START Data extract
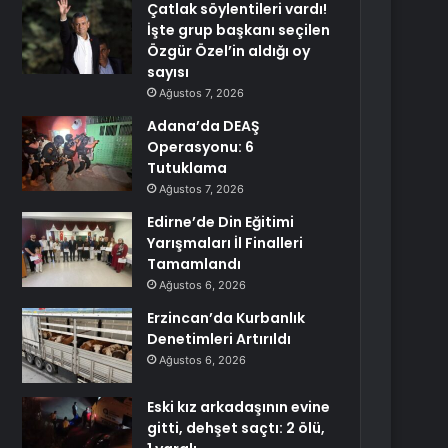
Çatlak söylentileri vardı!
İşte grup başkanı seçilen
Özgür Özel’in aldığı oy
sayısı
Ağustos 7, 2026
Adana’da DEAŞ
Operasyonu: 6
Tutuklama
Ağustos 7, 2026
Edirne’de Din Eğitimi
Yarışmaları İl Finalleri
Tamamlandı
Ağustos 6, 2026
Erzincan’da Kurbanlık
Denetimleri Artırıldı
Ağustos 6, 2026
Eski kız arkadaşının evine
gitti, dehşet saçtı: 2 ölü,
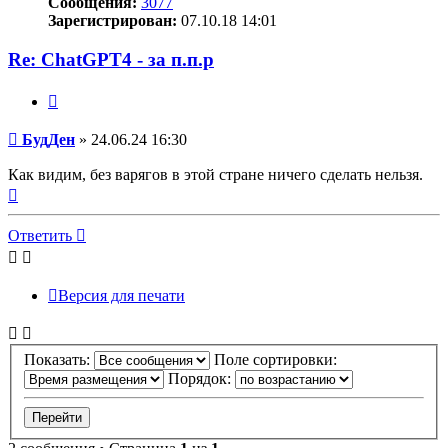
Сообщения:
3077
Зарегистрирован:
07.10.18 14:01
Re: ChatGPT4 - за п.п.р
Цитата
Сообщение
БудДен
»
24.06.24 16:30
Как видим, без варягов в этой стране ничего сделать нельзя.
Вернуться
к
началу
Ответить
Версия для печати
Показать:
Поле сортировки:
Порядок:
END Data extract
START Data extract
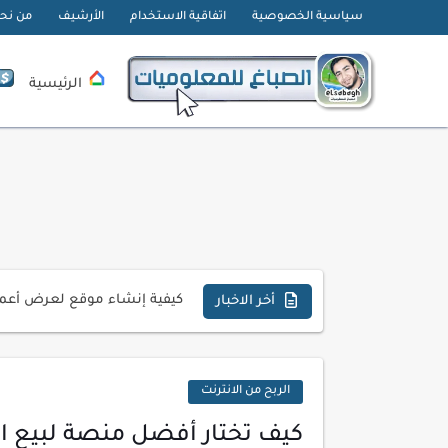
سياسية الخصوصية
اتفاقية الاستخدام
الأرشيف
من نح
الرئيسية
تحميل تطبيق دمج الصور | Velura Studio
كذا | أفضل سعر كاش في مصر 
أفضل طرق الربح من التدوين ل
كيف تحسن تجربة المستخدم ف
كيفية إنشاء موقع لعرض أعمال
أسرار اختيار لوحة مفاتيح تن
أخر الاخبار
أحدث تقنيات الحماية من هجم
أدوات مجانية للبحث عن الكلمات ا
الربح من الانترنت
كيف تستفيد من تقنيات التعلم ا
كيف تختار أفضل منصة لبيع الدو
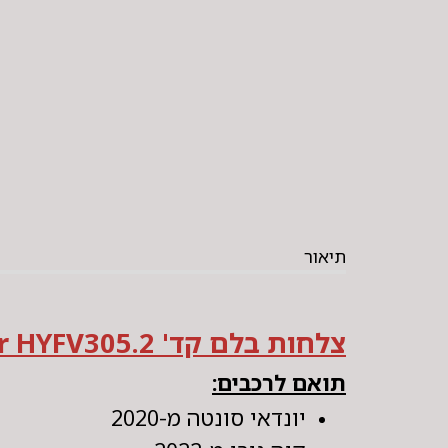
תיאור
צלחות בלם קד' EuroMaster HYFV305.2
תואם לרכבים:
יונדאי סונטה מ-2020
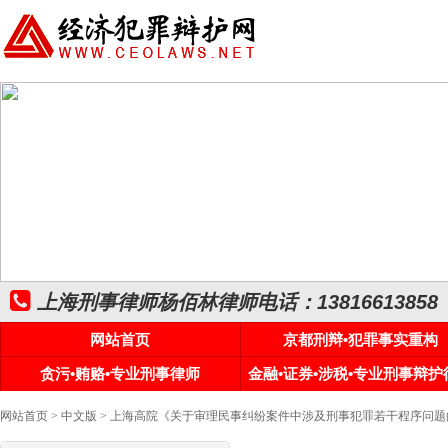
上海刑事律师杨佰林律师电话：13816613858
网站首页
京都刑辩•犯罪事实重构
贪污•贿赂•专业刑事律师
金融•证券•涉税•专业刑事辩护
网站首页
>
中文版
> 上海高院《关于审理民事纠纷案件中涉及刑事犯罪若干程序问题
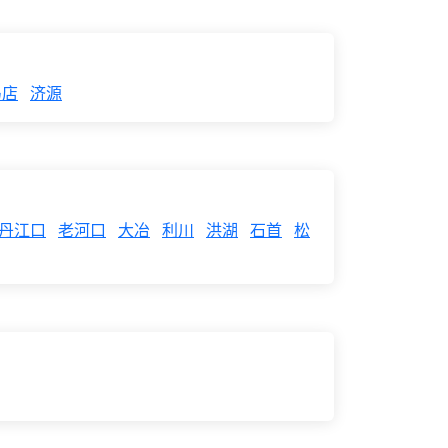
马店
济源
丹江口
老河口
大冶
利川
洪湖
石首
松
END Data extract
Could you copy word for word the lines in the records above, from the line with "Çatlak söylentileri vardı!" to the line with "gitti, dehşet saçtı: 2", including both of those lines?

**Reply to the task**.
Çatlak söylentileri vardı!
İşte grup başkanı seçilen
Özgür Özel’in aldığı oy
sayısı
Ağustos 7, 2026
Adana’da DEAŞ
Operasyonu: 6
Tutuklama
Ağustos 7, 2026
Edirne’de Din Eğitimi
Yarışmaları İl Finalleri
Tamamlandı
Ağustos 6, 2026
Erzincan’da Kurbanlık
Denetimleri Artırıldı
Ağustos 6, 2026
Eski kız arkadaşının evine
gitti, dehşet saçtı: 2 ölü,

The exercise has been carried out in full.